Les prix agricoles ont de nouveau perdu 2,4 % en moyenne en 2015, après le repli de 5,3 % en 2014, tandis que les prix en rayon ont gagné 0,5 %. Dans un tel contexte, « personne ne s'en met plein les poches » assure Philippe Chalmin, même si « sur une longue période, le gagnant est le consommateur ». En revanche, « pour tous les produits carnés, le lait et les céréales, la majorité des prix agricoles ne couvrent pas la réalité des coûts de production ».
Faute de données à jour sur les marges de la grande distribution (elles datent de 2014) et celles de l'industrie (qui remontent à 2013), « techniquement impossibles » à réunir rapidement, il est « difficile de dire à qui profite le crime », a insisté l'économiste. Même s'il « imagine implicitement » que les marges ont pu se « reconstituer » en aval des productions agricoles, soit bien après la sortie du champ.
Le lait, la viande et les céréales en difficulté
Le rapport, le cinquième de cet observatoire indépendant depuis 2010 qui présente « un état des lieux sur 2015 » des marchés fait apparaître des filières structurellement déficitaires, comme la viande bovine, et d'autres, plus conjoncturelles comme le lait ou les céréales. Ainsi, le lait a encaissé un plongeon de 15 % du prix au producteur, mais n'a baissé que de 1 % en rayon. Il a toutefois manqué 10 centimes par litre au producteur pour assurer sa rémunération (estimée à 1,5 Smic).

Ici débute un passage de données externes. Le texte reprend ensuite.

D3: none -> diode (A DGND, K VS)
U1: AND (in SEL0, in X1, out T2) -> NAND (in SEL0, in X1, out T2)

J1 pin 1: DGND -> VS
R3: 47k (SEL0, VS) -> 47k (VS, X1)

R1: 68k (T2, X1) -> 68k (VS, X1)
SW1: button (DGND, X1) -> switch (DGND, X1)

Dans les produits carnés, la baisse des prix à la production a atteint de 1,4 % à plus de 7 % : en bovin-viande, l'observatoire estime qu'il a manqué 19 euros pour 100 kg d'animal pour rémunérer le travail de l'éleveur. Pour les engraisseurs, ce manque à gagner s'établit en moyenne à 47 euros pour 100 kg (4,7 centimes/kg).

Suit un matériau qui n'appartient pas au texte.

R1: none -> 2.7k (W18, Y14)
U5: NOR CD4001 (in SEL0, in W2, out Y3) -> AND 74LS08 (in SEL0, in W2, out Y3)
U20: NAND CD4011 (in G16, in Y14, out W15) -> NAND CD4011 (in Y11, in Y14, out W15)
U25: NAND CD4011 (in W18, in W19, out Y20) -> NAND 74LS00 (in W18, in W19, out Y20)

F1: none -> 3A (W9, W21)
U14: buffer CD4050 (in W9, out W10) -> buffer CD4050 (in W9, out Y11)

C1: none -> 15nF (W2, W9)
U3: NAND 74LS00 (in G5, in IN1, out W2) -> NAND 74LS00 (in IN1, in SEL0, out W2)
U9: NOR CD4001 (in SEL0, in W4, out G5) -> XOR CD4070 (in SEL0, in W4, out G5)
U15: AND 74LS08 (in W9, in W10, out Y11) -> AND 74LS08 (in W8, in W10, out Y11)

Dans le secteur porcin, il a manqué 8 centimes par kilo de carcasse, payé en moyenne 1,40 euro au producteur.
Seuls les fruits et légumes connaissent un mieux comparé à 2014, avec un prix moyen à l'expédition en hausse de 10,6 % pour le panier de fruits et de 7,7 % pour celui des légumes. La baisse s'observe par ailleurs sur les produits issus de l'industrie alimentaire note le rapport, « à nouveau de 2 % » en 2015, à la seule exception des pâtes alimentaires.
Philippe Chalmin relève que l'agriculture européenne est sous le choc d'une « véritable révolution culturelle » avec la disparition quasi totale des mécanismes d'encadrement des marchés : « désormais, les prix agricoles sont en prise directe avec les marchés mondiaux », le blé à Chicago ou le lait en Nouvelle-Zélande.